- Interactive map of De Lorenzo's Tomato Pies

Restaurant information
- Established: 1947
- Food type: Italian
- Location: 2350 Route 33 #105, Robbinsville, New Jersey, 08691 08629 08611, United States
- Other locations: 530 Hudson St., Trenton, NJ*(closed)
- Website: www.delorenzostomatopies.com

= De Lorenzo's Tomato Pies =

De Lorenzo's Tomato Pies is a pizzeria that sells Trenton tomato pies in Robbinsville, New Jersey. It was founded in 1936 by Alexander "Chick" De Lorenzo and officially established in 1947 in Trenton, New Jersey. Since then it expanded to another location in Robbinsville in late 2007 and closed its original location in Trenton. It is the third oldest pizzeria in New Jersey that sells tomato pies after Papa's Tomato Pies and Joe's Tomato Pies.

==History==

Alexander "Chick" De Lorenzo established De Lorenzo's Tomato Pies in 1947. Zagat Survey reviews give it high marks for quality and taste, it is a top pick on review site Roadfood.com, and is now considered a landmark in New Jersey. De Lorenzo's Tomato Pies opens at 4:00 pm and primarily serves dinner. De Lorenzo's is closed on Mondays. Tomato pies are the featured item on the menu, but De Lorenzo's also offers salads and seasonal specials. De Lorenzo's offers many toppings such as: basil, garlic, anchovies, artichokes, black olives, broccoli, cherry peppers, hot peppers, mushrooms, onions, roasted peppers, spinach, sweet peppers, sausage, pepperoni, clams, homemade meatballs, and italian tuna. Lines can grow to over 50 people before the restaurant opens. F. Scott and Zelda New Jersey Restaurant and Wine Critics described De Lorenzo's as a never disappointing meal. Sam Amico, Alexander's grandson, has taken over the company after the passing of Alexander. F. Scott and Zelda praises the new ownership as "a world class establishment".
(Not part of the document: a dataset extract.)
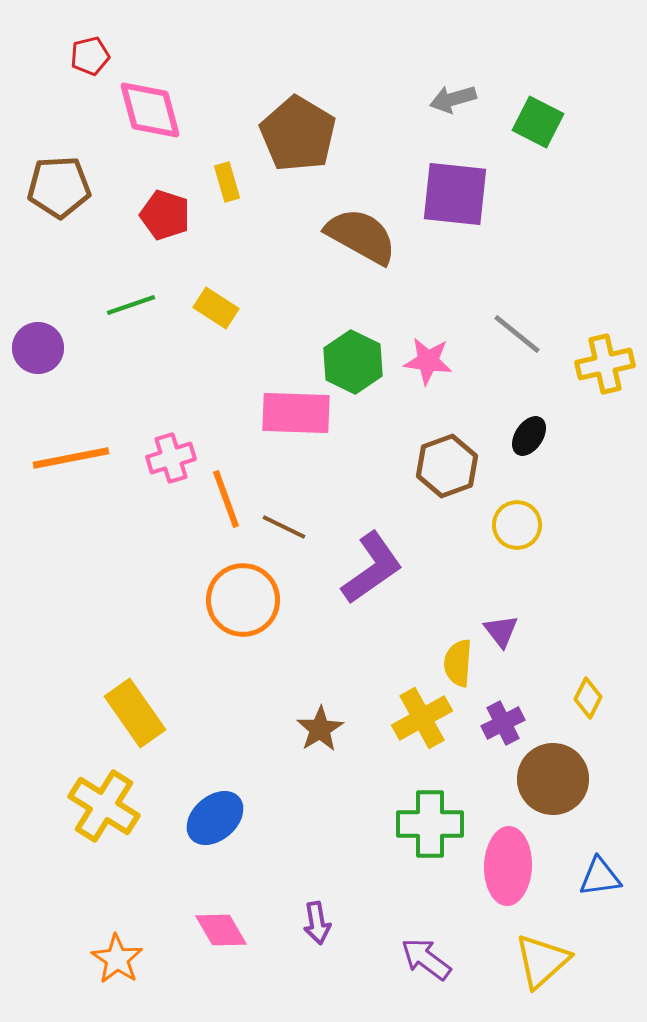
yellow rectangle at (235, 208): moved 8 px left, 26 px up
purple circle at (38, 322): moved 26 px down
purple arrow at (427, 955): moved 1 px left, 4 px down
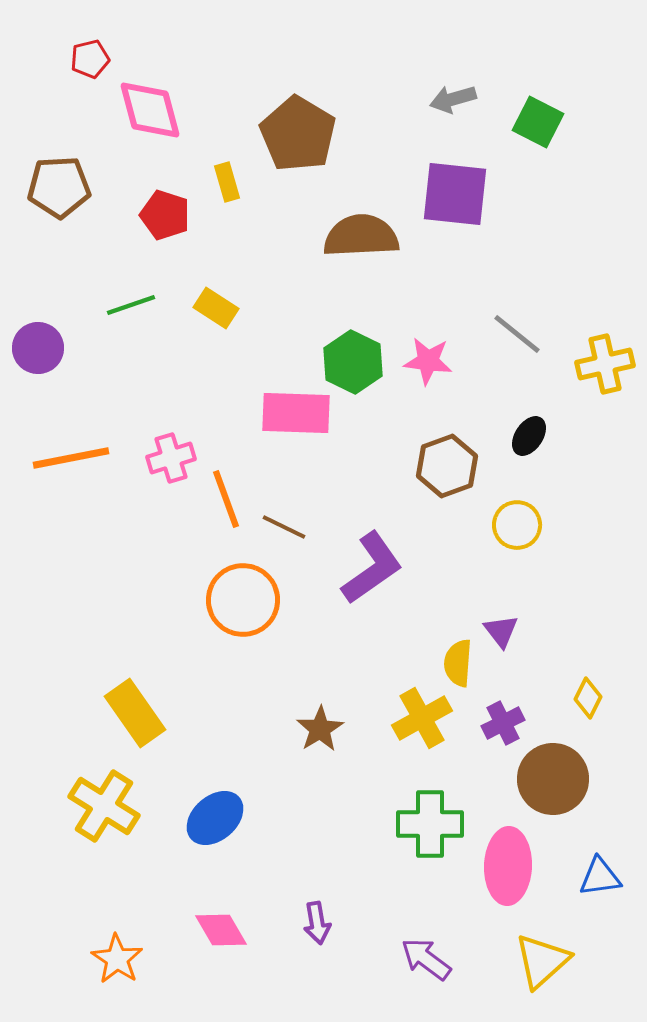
red pentagon at (90, 56): moved 3 px down
brown semicircle at (361, 236): rotated 32 degrees counterclockwise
The restaurant was frequented by Supreme Court Justice Samuel Alito in his student days. Alito considered De Lorenzo's a favorite restaurant. Other past patrons include Frank Sinatra, Luciano Pavarotti, and Joe DiMaggio.

New York Times food critic, Karla Cook, gave the restaurant a "Very Good", citing the excellent quality of the clam pie, canned whole baby clams, and the pepperoni and mushroom as a classic. She was, however, critical of the atmosphere citing that it was too crowded.

In December 2011, the restaurant's ownership announced the impending closing of its original Trenton 530 Hudson Street location on January 15, 2012, as reported on NJ.com.

In 2018, De Lorenzo's opened a second location in Yardley, Pennsylvania.